Il ne s'agit aucunement de stigmatiser l'islam ou les musulmans en tant que tels. Les versets du Coran les plus agressifs ne le sont pas davantage que certains de la Torah, et on a tué au nom de toutes les grandes religions, bouddhisme inclus. La grande majorité des musulmans aspire à la paix, et a les mêmes critères fondamentaux de bonheur que les tenants des autres religions, ou les athées. Mais les djihadistes partagent avec cette majorité musulmane des écrits saints, des concepts révérés, ainsi que, très fréquemment, une lecture doloriste, complotiste et radicalement anti-occidentale du passé comme du présent, d'ailleurs souvent enseignée dans les écoles des pays d'islam. On y surévalue systématiquement la portée des "agressions" subies -ignorant par exemple que, en 1914 encore, davantage d'Arabes étaient dominés par l'empire ottoman que par les Occidentaux, dont les seules colonies proprement dites dans cette zone étaient alors l'Algérie, la Libye et la ville d'Aden, au Yémen. On évacue de la mémoire les récentes interventions de l'OTAN en faveur de peuples musulmans (Bosniaques, Kosovars) opprimés par des pouvoirs chrétiens. Sur cette lecture de l'histoire, on aura noté la remarquable convergence du discours islamiste et de celui de la gauche radicale, qui fournit involontairement bien des légitimations à la violence terroriste.

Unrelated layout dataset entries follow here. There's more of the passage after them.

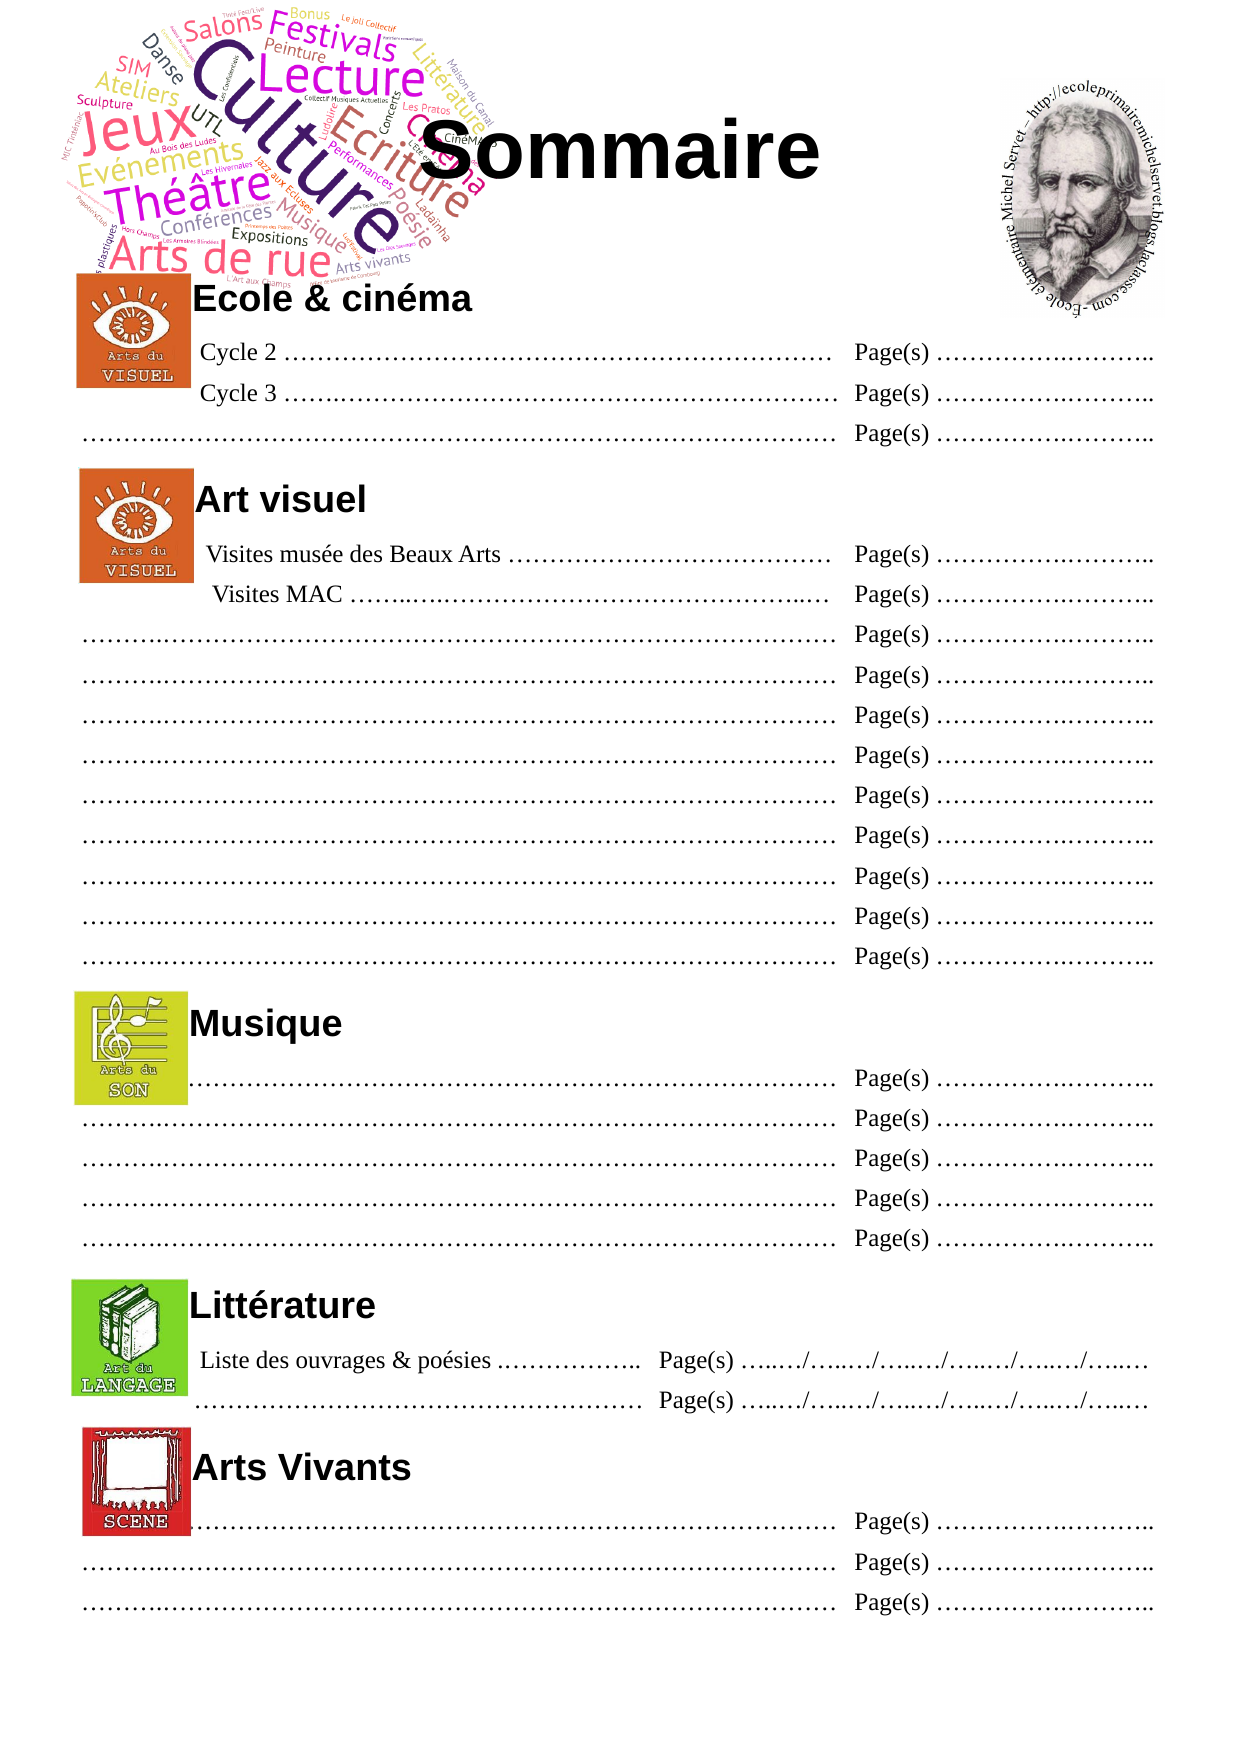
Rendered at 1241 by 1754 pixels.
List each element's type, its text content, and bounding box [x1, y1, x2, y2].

table_cell Page(s) …………….……….. [848, 735, 1165, 775]
title Sommaire [503, 100, 999, 196]
table_cell Page(s) …………….……….. [848, 775, 1165, 815]
subtitle Musique [189, 1001, 1165, 1044]
picture [78, 467, 195, 584]
picture [70, 1278, 189, 1397]
table_cell Page(s) …………….……….. [848, 1218, 1165, 1258]
table_cell ……….……………………………………………………………………… [75, 895, 848, 936]
subtitle Art visuel [195, 477, 1165, 521]
table_cell Page(s) …………….……….. [848, 1097, 1165, 1137]
subtitle Ecole & cinéma [192, 276, 1165, 319]
picture [999, 78, 1166, 318]
table_cell Page(s) …………….……….. [848, 694, 1165, 734]
picture [81, 1426, 192, 1537]
table_cell Page(s) …………….……….. [848, 895, 1165, 936]
table_cell ……….……………………………………………………………………… [75, 775, 848, 815]
table_header Page(s) …..…/…..…/…..…/…..…/…..…/…..… [653, 1339, 1165, 1379]
table_cell ……….……………………………………………………………………… [75, 1097, 848, 1137]
table_cell ……….……………………………………………………………………… [75, 1581, 848, 1621]
table_cell Page(s) …………….……….. [848, 855, 1165, 895]
table_header Visites musée des Beaux Arts ………………………………… [195, 534, 848, 574]
table_cell Page(s) …………….……….. [848, 1137, 1165, 1177]
table_header Page(s) …………….……….. [848, 332, 1165, 372]
table_cell Page(s) …………….……….. [848, 815, 1165, 855]
subtitle Arts Vivants [192, 1444, 1165, 1488]
table_cell Page(s) …………….……….. [848, 654, 1165, 694]
table_cell Page(s) …………….……….. [848, 412, 1165, 452]
table_cell ……….……………………………………………………………………… [75, 654, 848, 694]
table_header Liste des ouvrages & poésies .…………….. [189, 1339, 653, 1379]
table_header Page(s) …………….……….. [848, 534, 1165, 574]
table_cell Page(s) …………….……….. [848, 614, 1165, 654]
table_cell ……….……………………………………………………………………… [75, 1541, 848, 1581]
picture [59, 0, 503, 389]
table_header Page(s) …………….……….. [848, 1501, 1165, 1541]
table_cell ……….……………………………………………………………………… [75, 815, 848, 855]
table_cell ……….……………………………………………………………………… [75, 694, 848, 734]
picture [489, 141, 503, 171]
table_cell Page(s) …..…/…..…/…..…/…..…/…..…/…..… [653, 1379, 1165, 1419]
subtitle Littérature [189, 1283, 1165, 1327]
table_cell Visites MAC ……..….……………………………………..… [75, 574, 848, 614]
table_cell Page(s) …………….……….. [848, 574, 1165, 614]
table_cell ……………………………………………… [75, 1379, 653, 1419]
table_cell ……….……………………………………………………………………… [75, 1178, 848, 1218]
table_cell ……….……………………………………………………………………… [75, 614, 848, 654]
table_cell Cycle 3 …….…………………………………………………… [75, 372, 848, 412]
table_cell Page(s) …………….……….. [848, 372, 1165, 412]
table_cell Page(s) …………….……….. [848, 1178, 1165, 1218]
table_cell Page(s) …………….……….. [848, 1581, 1165, 1621]
table_cell ……….……………………………………………………………………… [75, 936, 848, 976]
table_cell Page(s) …………….……….. [848, 1541, 1165, 1581]
subtitle [75, 1444, 81, 1488]
table_cell ……….……………………………………………………………………… [75, 412, 848, 452]
table_cell Page(s) …………….……….. [848, 936, 1165, 976]
table_header ……….……………………………………………………………………… [189, 1057, 848, 1097]
picture [73, 990, 189, 1106]
table_cell ……….……………………………………………………………………… [75, 735, 848, 775]
table_header ……….……………………………………………………………………… [75, 1501, 848, 1541]
table_cell ……….……………………………………………………………………… [75, 1218, 848, 1258]
table_cell ……….……………………………………………………………………… [75, 1137, 848, 1177]
table_cell ……….……………………………………………………………………… [75, 855, 848, 895]
table_header Cycle 2 ………………………………………………………… [192, 332, 848, 372]
table_header Page(s) …………….……….. [848, 1057, 1165, 1097]
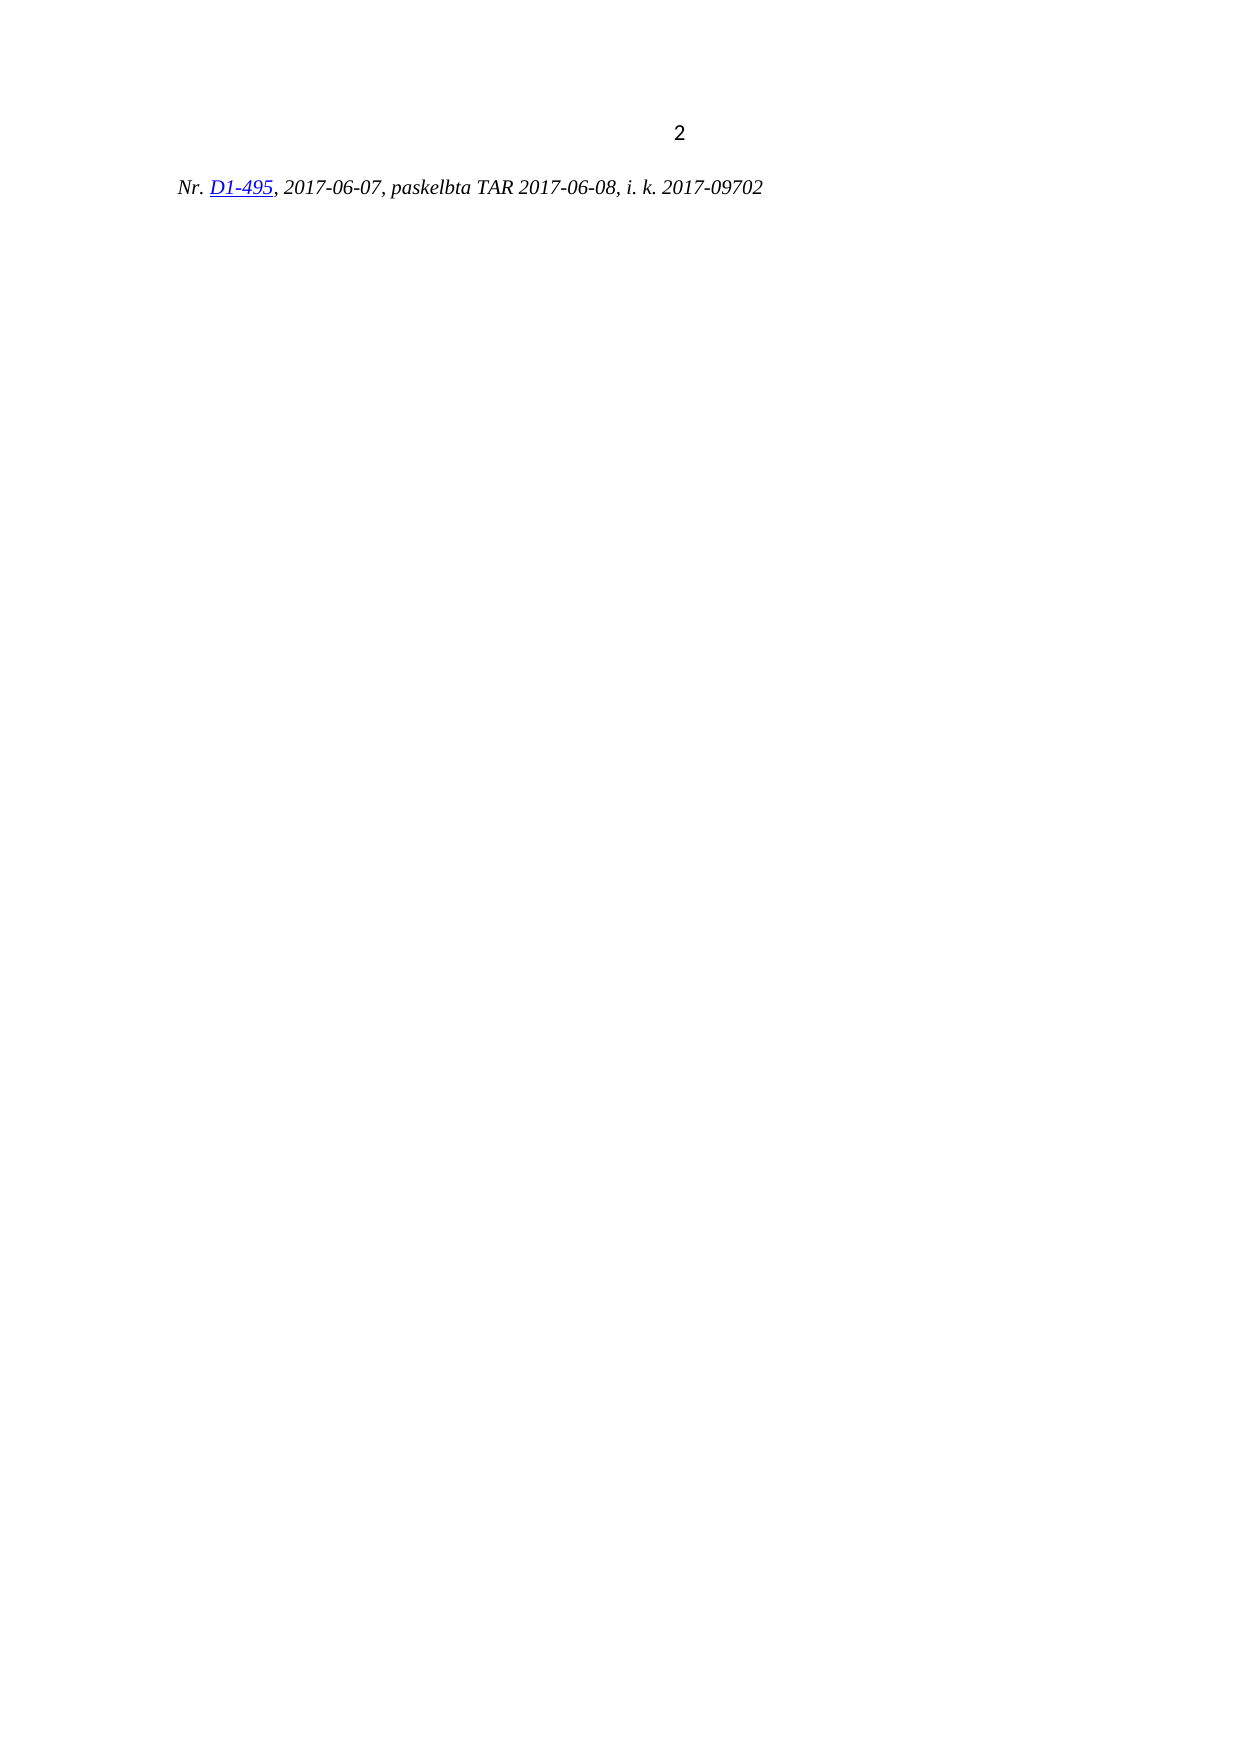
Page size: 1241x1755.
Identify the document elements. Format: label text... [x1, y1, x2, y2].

C'est à ce terreau complexe et prégnant qu'il faut s'adresser, si l'on entend mettre fin à cette dernière (ou, ne rêvons pas, à la marginaliser), non seulement par la répression, mais aussi par la conviction. Il ne s'agit pas principalement de promouvoir un "islam des Lumières", si sympathique soit-il, car il est appelé à demeurer longtemps très minoritaire; mais plutôt de montrer à tous ceux qui sont animés par une conception traditionnelle de la foi musulmane que les radicaux, sous prétexte d'être ses meilleurs défenseurs, les entraînent dans une impasse délétère, et à terme quasi-suicidaire.